The Spice Girls may have been all about “girl power” in the 90’s, but as far as social media goes, no single platform has ever shown the influential power of the female demographic as Pinterest has.
Now Pinterest is by no means a unique idea, as you can see in the graphic below. The social pinboard is a veritable homage to the social platforms that have come before it–one that has borrowed and blended together the best parts of popular social platforms in a smooth, aesthetically pleasing way.
So how did such a simple concept generate so much traffic and buzz? Pinterest is kicking virtual butt and many people find themselves asking, “What’s the big idea anyways?” There are countless blog posts and articles available that share traffic statistics, opinions and other musings on why Pinterest has gained popularity so quickly. However, very few of them talk about what is–in my opinion–the real answer behind the success of Pinterest.
The ladies love it.
Now I’ll include a disclaimer here by stating that I’m a female, and yes, I too love Pinterest. However, social media (being my job) is something I eat/sleep/love/live 24/7 so my opinion regarding social media platforms in general is slightly biased.
That being said, my sisters, female friends, aunts, and my mother are all in love with Pinterest. When I say “in love” I mean that they’re obsessed with it–completely smitten like a schoolgirl with a crush. They all get together and gab about their pins with an enthusiasm I’ve never seen a girl show toward something in the social digital spaces before. Many of them couldn’t care less about technology; certainly none of them could tell you what a web app or a bookmarklet was if they tried. Some of them barely even check their own email! But they all love Pinterest, and for the first time I have a common social media connection point with them, apart from Facebook.

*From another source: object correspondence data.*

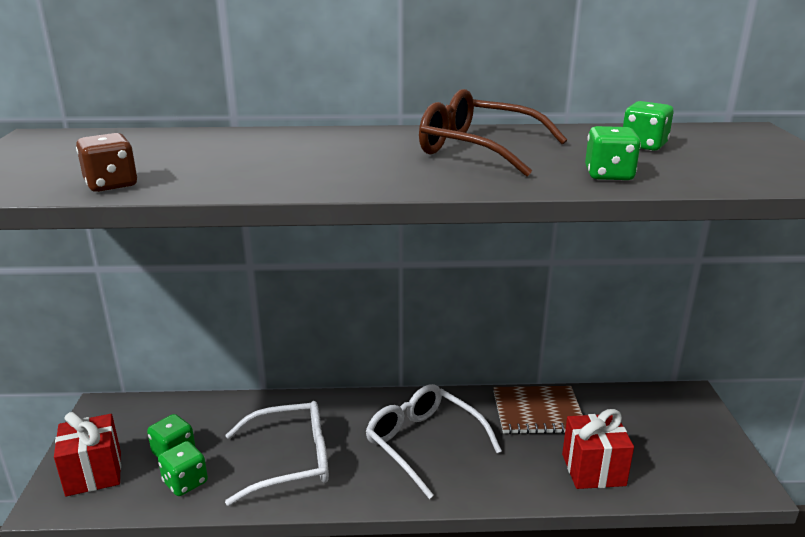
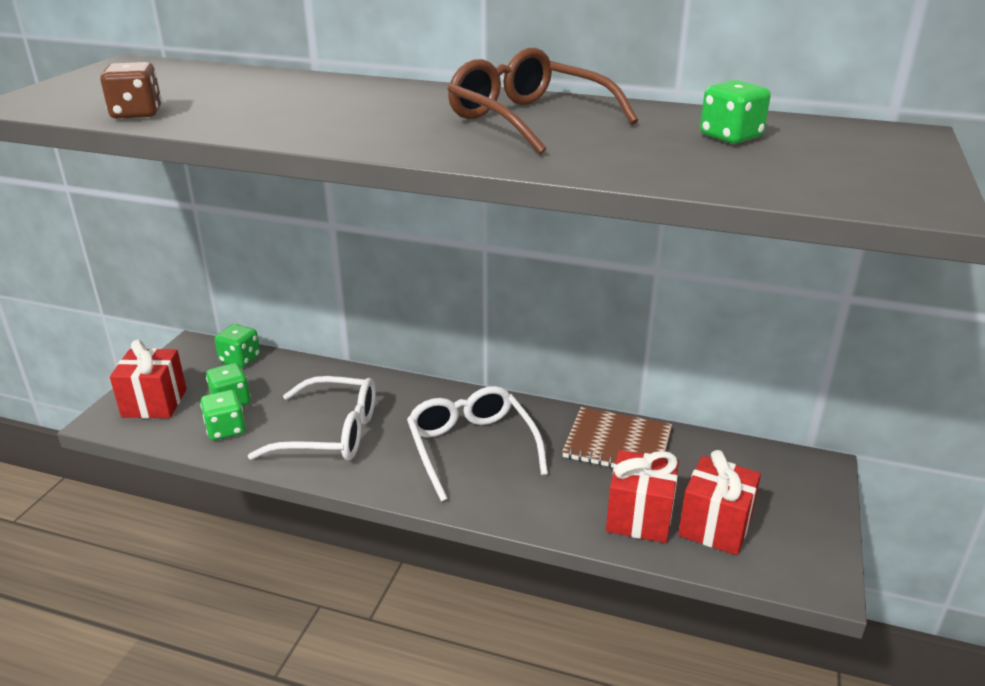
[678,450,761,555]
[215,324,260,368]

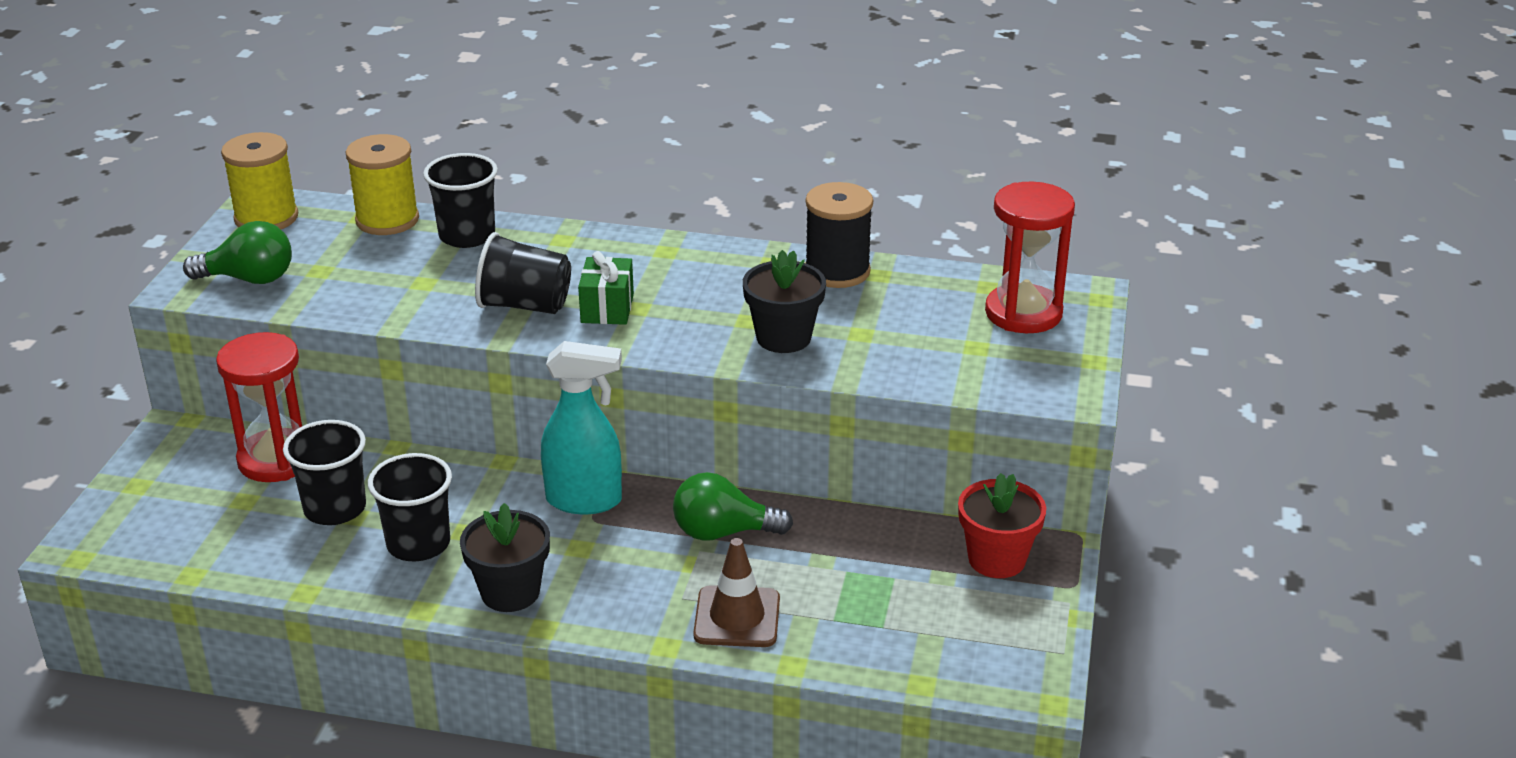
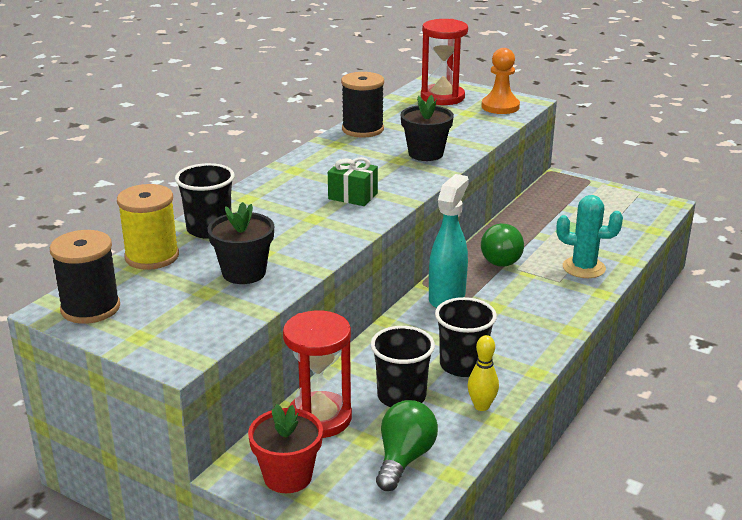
[475,232,571,314] (first image)
[468,335,499,411]
[481,48,520,114]
[376,400,438,491]
[207,202,274,284]
[248,404,323,493]
[556,195,623,278]
[50,230,120,324]

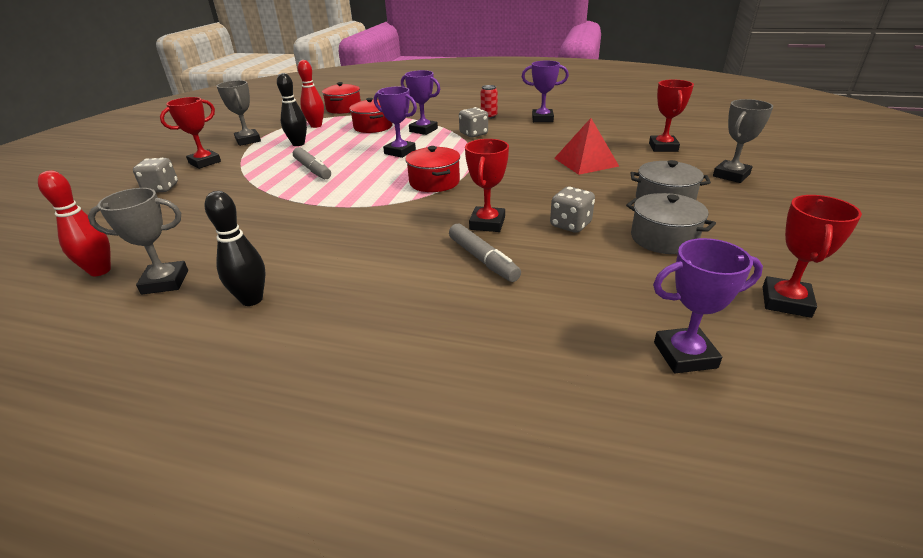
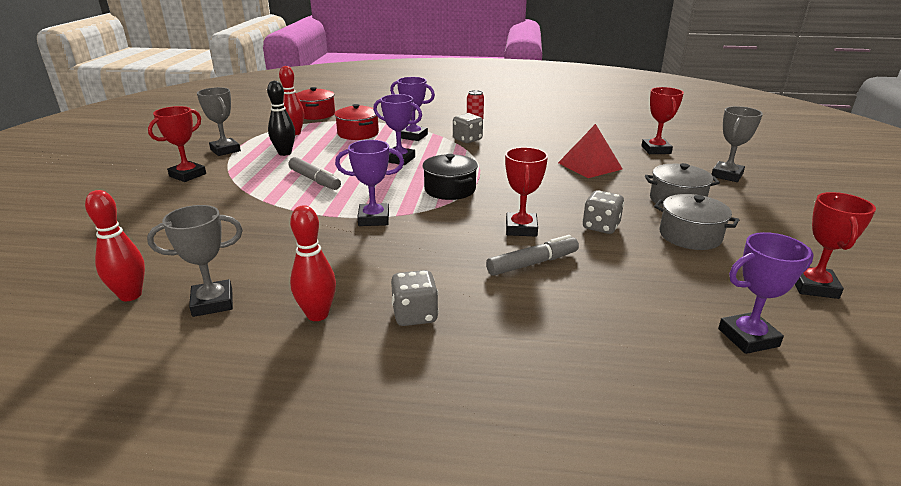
[391,270,439,326]
[335,140,404,226]
[290,205,336,321]
[422,154,478,200]
[486,235,579,276]

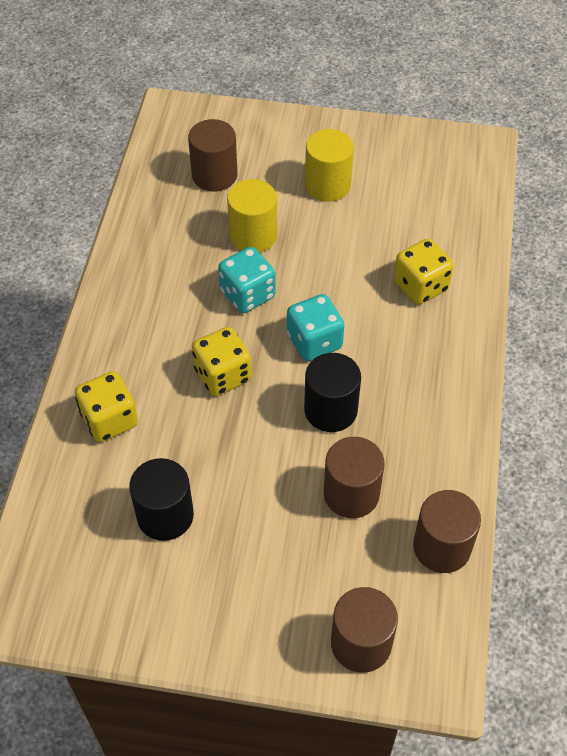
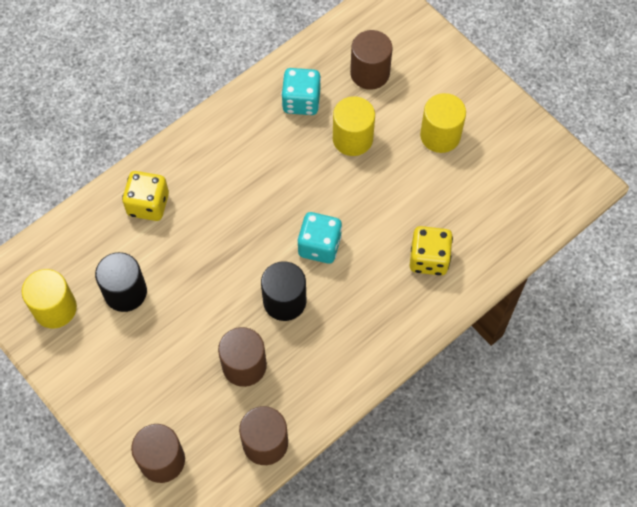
[192,327,252,396] (first image)
[22,269,77,328]
[281,68,321,115]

To the broad audience of the social web, Pinterest has created something that no other social platform has created before, which is an online haven that’s inherently appealing to women. Pinterest successfully appeals to the emotional, psychological, and social needs of a demographic that few other sites are reaching properly, and that is the key to Pinterest’s astronomic success.
So why hasn’t this happened earlier? As a general trend, women engage more on most social sites, including Facebook and Twitter. According to Nielsen, Women are the majority of social networking users, spending 30% more time on sites than men and comprising 55% of all mobile social network usage.
I expect that social platforms will be taking notice of this and acting accordingly in the days ahead. Women tend to be much faster at adopting new social media, and in the clear example of Pinterest, are a force to be reckoned with in terms of setting trends on the social web. The Spice Girls would be pleased, indeed.